* Document images with source code
········
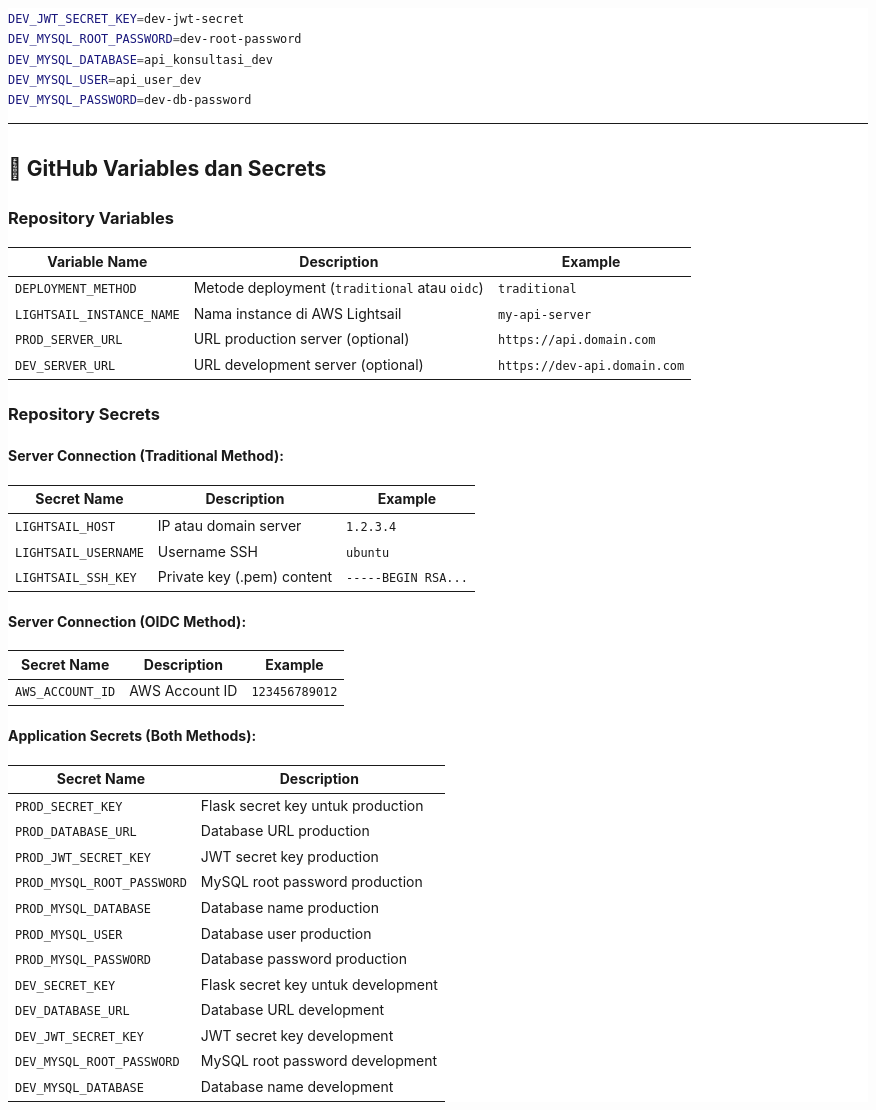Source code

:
 ```bash
DEV_JWT_SECRET_KEY=dev-jwt-secret
DEV_MYSQL_ROOT_PASSWORD=dev-root-password
DEV_MYSQL_DATABASE=api_konsultasi_dev
DEV_MYSQL_USER=api_user_dev
DEV_MYSQL_PASSWORD=dev-db-password
```

---

## 📝 GitHub Variables dan Secrets

### Repository Variables

| Variable Name | Description | Example |
|---------------|-------------|---------|
| `DEPLOYMENT_METHOD` | Metode deployment (`traditional` atau `oidc`) | `traditional` |
| `LIGHTSAIL_INSTANCE_NAME` | Nama instance di AWS Lightsail | `my-api-server` |
| `PROD_SERVER_URL` | URL production server (optional) | `https://api.domain.com` |
| `DEV_SERVER_URL` | URL development server (optional) | `https://dev-api.domain.com` |

### Repository Secrets

#### Server Connection (Traditional Method):
| Secret Name | Description | Example |
|-------------|-------------|---------|
| `LIGHTSAIL_HOST` | IP atau domain server | `1.2.3.4` |
| `LIGHTSAIL_USERNAME` | Username SSH | `ubuntu` |
| `LIGHTSAIL_SSH_KEY` | Private key (.pem) content | `-----BEGIN RSA...` |

#### Server Connection (OIDC Method):
| Secret Name | Description | Example |
|-------------|-------------|---------|
| `AWS_ACCOUNT_ID` | AWS Account ID | `123456789012` |

#### Application Secrets (Both Methods):
| Secret Name | Description |
|-------------|-------------|
| `PROD_SECRET_KEY` | Flask secret key untuk production |
| `PROD_DATABASE_URL` | Database URL production |
| `PROD_JWT_SECRET_KEY` | JWT secret key production |
| `PROD_MYSQL_ROOT_PASSWORD` | MySQL root password production |
| `PROD_MYSQL_DATABASE` | Database name production |
| `PROD_MYSQL_USER` | Database user production |
| `PROD_MYSQL_PASSWORD` | Database password production |
| `DEV_SECRET_KEY` | Flask secret key untuk development |
| `DEV_DATABASE_URL` | Database URL development |
| `DEV_JWT_SECRET_KEY` | JWT secret key development |
| `DEV_MYSQL_ROOT_PASSWORD` | MySQL root password development |
| `DEV_MYSQL_DATABASE` | Database name development |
········
* Goal of the exercise
Copy every line exactly, from the opening line of the entries down to the line holding "URL production |", and keep the pictures out.

* Written solution
Source code

:
 ```bash
DEV_JWT_SECRET_KEY=dev-jwt-secret
DEV_MYSQL_ROOT_PASSWORD=dev-root-password
DEV_MYSQL_DATABASE=api_konsultasi_dev
DEV_MYSQL_USER=api_user_dev
DEV_MYSQL_PASSWORD=dev-db-password
```

---

## 📝 GitHub Variables dan Secrets

### Repository Variables

| Variable Name | Description | Example |
|---------------|-------------|---------|
| `DEPLOYMENT_METHOD` | Metode deployment (`traditional` atau `oidc`) | `traditional` |
| `LIGHTSAIL_INSTANCE_NAME` | Nama instance di AWS Lightsail | `my-api-server` |
| `PROD_SERVER_URL` | URL production server (optional) | `https://api.domain.com` |
| `DEV_SERVER_URL` | URL development server (optional) | `https://dev-api.domain.com` |

### Repository Secrets

#### Server Connection (Traditional Method):
| Secret Name | Description | Example |
|-------------|-------------|---------|
| `LIGHTSAIL_HOST` | IP atau domain server | `1.2.3.4` |
| `LIGHTSAIL_USERNAME` | Username SSH | `ubuntu` |
| `LIGHTSAIL_SSH_KEY` | Private key (.pem) content | `-----BEGIN RSA...` |

#### Server Connection (OIDC Method):
| Secret Name | Description | Example |
|-------------|-------------|---------|
| `AWS_ACCOUNT_ID` | AWS Account ID | `123456789012` |

#### Application Secrets (Both Methods):
| Secret Name | Description |
|-------------|-------------|
| `PROD_SECRET_KEY` | Flask secret key untuk production |
| `PROD_DATABASE_URL` | Database URL production |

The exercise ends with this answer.